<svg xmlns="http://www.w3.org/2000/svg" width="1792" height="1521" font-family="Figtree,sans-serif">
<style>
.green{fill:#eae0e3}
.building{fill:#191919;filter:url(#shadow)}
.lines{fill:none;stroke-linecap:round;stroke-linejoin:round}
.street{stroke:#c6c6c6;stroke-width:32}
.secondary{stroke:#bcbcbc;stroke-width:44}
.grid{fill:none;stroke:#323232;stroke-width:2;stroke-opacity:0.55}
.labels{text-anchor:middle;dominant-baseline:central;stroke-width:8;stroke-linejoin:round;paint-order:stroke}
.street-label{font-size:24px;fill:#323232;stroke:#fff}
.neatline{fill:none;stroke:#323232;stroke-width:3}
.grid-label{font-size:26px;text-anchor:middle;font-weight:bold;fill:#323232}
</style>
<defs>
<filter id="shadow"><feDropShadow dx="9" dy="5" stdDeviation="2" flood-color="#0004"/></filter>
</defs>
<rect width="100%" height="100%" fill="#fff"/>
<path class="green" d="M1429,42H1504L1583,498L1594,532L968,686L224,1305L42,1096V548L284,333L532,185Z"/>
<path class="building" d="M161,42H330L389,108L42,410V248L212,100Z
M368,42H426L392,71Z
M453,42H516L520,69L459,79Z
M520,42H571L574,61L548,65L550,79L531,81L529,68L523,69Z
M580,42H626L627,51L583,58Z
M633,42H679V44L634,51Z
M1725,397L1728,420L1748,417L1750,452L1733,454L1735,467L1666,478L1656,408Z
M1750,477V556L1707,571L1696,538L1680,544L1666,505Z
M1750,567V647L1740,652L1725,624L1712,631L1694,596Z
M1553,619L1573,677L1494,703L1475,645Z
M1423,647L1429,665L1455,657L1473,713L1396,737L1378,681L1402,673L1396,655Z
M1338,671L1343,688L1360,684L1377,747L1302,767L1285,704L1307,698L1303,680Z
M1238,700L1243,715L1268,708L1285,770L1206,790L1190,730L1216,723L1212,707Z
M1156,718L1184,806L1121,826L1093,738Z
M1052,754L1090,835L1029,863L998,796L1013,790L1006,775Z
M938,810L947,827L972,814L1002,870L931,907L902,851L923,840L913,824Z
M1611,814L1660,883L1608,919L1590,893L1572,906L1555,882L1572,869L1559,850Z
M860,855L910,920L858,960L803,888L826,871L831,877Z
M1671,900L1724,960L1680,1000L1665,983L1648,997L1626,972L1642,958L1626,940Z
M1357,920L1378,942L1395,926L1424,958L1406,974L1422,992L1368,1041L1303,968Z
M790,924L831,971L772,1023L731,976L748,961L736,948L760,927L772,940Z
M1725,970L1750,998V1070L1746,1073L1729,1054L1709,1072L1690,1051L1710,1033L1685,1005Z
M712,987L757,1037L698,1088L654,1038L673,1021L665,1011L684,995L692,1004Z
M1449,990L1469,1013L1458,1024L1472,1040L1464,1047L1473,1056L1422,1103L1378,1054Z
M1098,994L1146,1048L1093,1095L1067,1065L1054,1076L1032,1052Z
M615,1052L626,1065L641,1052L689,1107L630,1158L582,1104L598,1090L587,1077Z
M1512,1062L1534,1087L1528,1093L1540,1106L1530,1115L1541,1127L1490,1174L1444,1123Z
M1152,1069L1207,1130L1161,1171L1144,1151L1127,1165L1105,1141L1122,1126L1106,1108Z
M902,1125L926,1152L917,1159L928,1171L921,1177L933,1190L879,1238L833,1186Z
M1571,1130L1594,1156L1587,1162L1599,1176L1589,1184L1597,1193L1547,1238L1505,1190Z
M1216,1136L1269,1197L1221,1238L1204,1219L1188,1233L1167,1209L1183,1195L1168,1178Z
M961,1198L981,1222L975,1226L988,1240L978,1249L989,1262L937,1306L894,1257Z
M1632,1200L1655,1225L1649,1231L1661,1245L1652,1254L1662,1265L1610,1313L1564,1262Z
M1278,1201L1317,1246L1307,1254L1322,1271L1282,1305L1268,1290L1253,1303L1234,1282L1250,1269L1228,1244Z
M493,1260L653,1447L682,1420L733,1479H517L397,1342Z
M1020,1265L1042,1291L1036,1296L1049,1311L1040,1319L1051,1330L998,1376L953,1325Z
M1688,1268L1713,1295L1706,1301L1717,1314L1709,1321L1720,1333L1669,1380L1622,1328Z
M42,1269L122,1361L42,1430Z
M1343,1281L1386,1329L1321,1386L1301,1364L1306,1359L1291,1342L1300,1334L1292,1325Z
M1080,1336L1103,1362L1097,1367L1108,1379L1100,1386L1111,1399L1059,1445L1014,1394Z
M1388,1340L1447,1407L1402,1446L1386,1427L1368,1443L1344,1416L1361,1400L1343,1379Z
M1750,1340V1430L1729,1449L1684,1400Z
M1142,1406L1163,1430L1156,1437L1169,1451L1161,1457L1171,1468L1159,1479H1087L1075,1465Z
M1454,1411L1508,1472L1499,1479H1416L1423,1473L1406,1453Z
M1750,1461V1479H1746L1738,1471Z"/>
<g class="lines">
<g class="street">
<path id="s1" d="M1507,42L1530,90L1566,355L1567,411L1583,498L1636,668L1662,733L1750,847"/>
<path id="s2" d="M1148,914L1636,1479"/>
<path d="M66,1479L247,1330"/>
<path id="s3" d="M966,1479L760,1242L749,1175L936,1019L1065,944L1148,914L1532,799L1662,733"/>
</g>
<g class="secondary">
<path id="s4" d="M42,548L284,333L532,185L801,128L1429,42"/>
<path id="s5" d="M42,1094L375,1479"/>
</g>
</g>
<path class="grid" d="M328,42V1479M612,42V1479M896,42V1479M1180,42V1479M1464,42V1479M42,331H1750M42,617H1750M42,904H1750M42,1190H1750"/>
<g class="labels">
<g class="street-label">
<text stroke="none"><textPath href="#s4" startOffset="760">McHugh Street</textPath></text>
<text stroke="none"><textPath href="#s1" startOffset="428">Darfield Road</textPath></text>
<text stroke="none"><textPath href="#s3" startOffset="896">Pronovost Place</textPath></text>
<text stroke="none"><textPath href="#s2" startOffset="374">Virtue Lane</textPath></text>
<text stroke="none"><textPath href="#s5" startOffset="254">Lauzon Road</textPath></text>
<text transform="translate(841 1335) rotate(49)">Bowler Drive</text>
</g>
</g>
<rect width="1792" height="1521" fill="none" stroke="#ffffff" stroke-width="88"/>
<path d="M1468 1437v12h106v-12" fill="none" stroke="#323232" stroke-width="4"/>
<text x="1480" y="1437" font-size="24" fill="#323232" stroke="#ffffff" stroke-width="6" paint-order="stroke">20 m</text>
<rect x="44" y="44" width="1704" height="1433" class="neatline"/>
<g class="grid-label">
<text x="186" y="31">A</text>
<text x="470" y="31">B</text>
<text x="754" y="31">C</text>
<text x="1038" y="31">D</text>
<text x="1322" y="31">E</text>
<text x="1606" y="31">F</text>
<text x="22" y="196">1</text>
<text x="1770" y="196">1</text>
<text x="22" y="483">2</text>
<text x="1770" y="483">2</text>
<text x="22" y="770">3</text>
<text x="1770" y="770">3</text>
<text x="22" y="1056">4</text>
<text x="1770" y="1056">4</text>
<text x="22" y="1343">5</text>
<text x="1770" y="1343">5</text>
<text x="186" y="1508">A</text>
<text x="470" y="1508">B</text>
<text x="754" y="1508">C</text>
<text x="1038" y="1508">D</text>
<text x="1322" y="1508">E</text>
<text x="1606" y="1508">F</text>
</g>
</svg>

_YOUR OBJECTIVE_
The entries above need to be repeated in full, exactly as written.

_ANSWER TO THE PROBLEM_
<svg xmlns="http://www.w3.org/2000/svg" width="1792" height="1521" font-family="Figtree,sans-serif">
<style>
.green{fill:#eae0e3}
.building{fill:#191919;filter:url(#shadow)}
.lines{fill:none;stroke-linecap:round;stroke-linejoin:round}
.street{stroke:#c6c6c6;stroke-width:32}
.secondary{stroke:#bcbcbc;stroke-width:44}
.grid{fill:none;stroke:#323232;stroke-width:2;stroke-opacity:0.55}
.labels{text-anchor:middle;dominant-baseline:central;stroke-width:8;stroke-linejoin:round;paint-order:stroke}
.street-label{font-size:24px;fill:#323232;stroke:#fff}
.neatline{fill:none;stroke:#323232;stroke-width:3}
.grid-label{font-size:26px;text-anchor:middle;font-weight:bold;fill:#323232}
</style>
<defs>
<filter id="shadow"><feDropShadow dx="9" dy="5" stdDeviation="2" flood-color="#0004"/></filter>
</defs>
<rect width="100%" height="100%" fill="#fff"/>
<path class="green" d="M1429,42H1504L1583,498L1594,532L968,686L224,1305L42,1096V548L284,333L532,185Z"/>
<path class="building" d="M161,42H330L389,108L42,410V248L212,100Z
M368,42H426L392,71Z
M453,42H516L520,69L459,79Z
M520,42H571L574,61L548,65L550,79L531,81L529,68L523,69Z
M580,42H626L627,51L583,58Z
M633,42H679V44L634,51Z
M1725,397L1728,420L1748,417L1750,452L1733,454L1735,467L1666,478L1656,408Z
M1750,477V556L1707,571L1696,538L1680,544L1666,505Z
M1750,567V647L1740,652L1725,624L1712,631L1694,596Z
M1553,619L1573,677L1494,703L1475,645Z
M1423,647L1429,665L1455,657L1473,713L1396,737L1378,681L1402,673L1396,655Z
M1338,671L1343,688L1360,684L1377,747L1302,767L1285,704L1307,698L1303,680Z
M1238,700L1243,715L1268,708L1285,770L1206,790L1190,730L1216,723L1212,707Z
M1156,718L1184,806L1121,826L1093,738Z
M1052,754L1090,835L1029,863L998,796L1013,790L1006,775Z
M938,810L947,827L972,814L1002,870L931,907L902,851L923,840L913,824Z
M1611,814L1660,883L1608,919L1590,893L1572,906L1555,882L1572,869L1559,850Z
M860,855L910,920L858,960L803,888L826,871L831,877Z
M1671,900L1724,960L1680,1000L1665,983L1648,997L1626,972L1642,958L1626,940Z
M1357,920L1378,942L1395,926L1424,958L1406,974L1422,992L1368,1041L1303,968Z
M790,924L831,971L772,1023L731,976L748,961L736,948L760,927L772,940Z
M1725,970L1750,998V1070L1746,1073L1729,1054L1709,1072L1690,1051L1710,1033L1685,1005Z
M712,987L757,1037L698,1088L654,1038L673,1021L665,1011L684,995L692,1004Z
M1449,990L1469,1013L1458,1024L1472,1040L1464,1047L1473,1056L1422,1103L1378,1054Z
M1098,994L1146,1048L1093,1095L1067,1065L1054,1076L1032,1052Z
M615,1052L626,1065L641,1052L689,1107L630,1158L582,1104L598,1090L587,1077Z
M1512,1062L1534,1087L1528,1093L1540,1106L1530,1115L1541,1127L1490,1174L1444,1123Z
M1152,1069L1207,1130L1161,1171L1144,1151L1127,1165L1105,1141L1122,1126L1106,1108Z
M902,1125L926,1152L917,1159L928,1171L921,1177L933,1190L879,1238L833,1186Z
M1571,1130L1594,1156L1587,1162L1599,1176L1589,1184L1597,1193L1547,1238L1505,1190Z
M1216,1136L1269,1197L1221,1238L1204,1219L1188,1233L1167,1209L1183,1195L1168,1178Z
M961,1198L981,1222L975,1226L988,1240L978,1249L989,1262L937,1306L894,1257Z
M1632,1200L1655,1225L1649,1231L1661,1245L1652,1254L1662,1265L1610,1313L1564,1262Z
M1278,1201L1317,1246L1307,1254L1322,1271L1282,1305L1268,1290L1253,1303L1234,1282L1250,1269L1228,1244Z
M493,1260L653,1447L682,1420L733,1479H517L397,1342Z
M1020,1265L1042,1291L1036,1296L1049,1311L1040,1319L1051,1330L998,1376L953,1325Z
M1688,1268L1713,1295L1706,1301L1717,1314L1709,1321L1720,1333L1669,1380L1622,1328Z
M42,1269L122,1361L42,1430Z
M1343,1281L1386,1329L1321,1386L1301,1364L1306,1359L1291,1342L1300,1334L1292,1325Z
M1080,1336L1103,1362L1097,1367L1108,1379L1100,1386L1111,1399L1059,1445L1014,1394Z
M1388,1340L1447,1407L1402,1446L1386,1427L1368,1443L1344,1416L1361,1400L1343,1379Z
M1750,1340V1430L1729,1449L1684,1400Z
M1142,1406L1163,1430L1156,1437L1169,1451L1161,1457L1171,1468L1159,1479H1087L1075,1465Z
M1454,1411L1508,1472L1499,1479H1416L1423,1473L1406,1453Z
M1750,1461V1479H1746L1738,1471Z"/>
<g class="lines">
<g class="street">
<path id="s1" d="M1507,42L1530,90L1566,355L1567,411L1583,498L1636,668L1662,733L1750,847"/>
<path id="s2" d="M1148,914L1636,1479"/>
<path d="M66,1479L247,1330"/>
<path id="s3" d="M966,1479L760,1242L749,1175L936,1019L1065,944L1148,914L1532,799L1662,733"/>
</g>
<g class="secondary">
<path id="s4" d="M42,548L284,333L532,185L801,128L1429,42"/>
<path id="s5" d="M42,1094L375,1479"/>
</g>
</g>
<path class="grid" d="M328,42V1479M612,42V1479M896,42V1479M1180,42V1479M1464,42V1479M42,331H1750M42,617H1750M42,904H1750M42,1190H1750"/>
<g class="labels">
<g class="street-label">
<text stroke="none"><textPath href="#s4" startOffset="760">McHugh Street</textPath></text>
<text stroke="none"><textPath href="#s1" startOffset="428">Darfield Road</textPath></text>
<text stroke="none"><textPath href="#s3" startOffset="896">Pronovost Place</textPath></text>
<text stroke="none"><textPath href="#s2" startOffset="374">Virtue Lane</textPath></text>
<text stroke="none"><textPath href="#s5" startOffset="254">Lauzon Road</textPath></text>
<text transform="translate(841 1335) rotate(49)">Bowler Drive</text>
</g>
</g>
<rect width="1792" height="1521" fill="none" stroke="#ffffff" stroke-width="88"/>
<path d="M1468 1437v12h106v-12" fill="none" stroke="#323232" stroke-width="4"/>
<text x="1480" y="1437" font-size="24" fill="#323232" stroke="#ffffff" stroke-width="6" paint-order="stroke">20 m</text>
<rect x="44" y="44" width="1704" height="1433" class="neatline"/>
<g class="grid-label">
<text x="186" y="31">A</text>
<text x="470" y="31">B</text>
<text x="754" y="31">C</text>
<text x="1038" y="31">D</text>
<text x="1322" y="31">E</text>
<text x="1606" y="31">F</text>
<text x="22" y="196">1</text>
<text x="1770" y="196">1</text>
<text x="22" y="483">2</text>
<text x="1770" y="483">2</text>
<text x="22" y="770">3</text>
<text x="1770" y="770">3</text>
<text x="22" y="1056">4</text>
<text x="1770" y="1056">4</text>
<text x="22" y="1343">5</text>
<text x="1770" y="1343">5</text>
<text x="186" y="1508">A</text>
<text x="470" y="1508">B</text>
<text x="754" y="1508">C</text>
<text x="1038" y="1508">D</text>
<text x="1322" y="1508">E</text>
<text x="1606" y="1508">F</text>
</g>
</svg>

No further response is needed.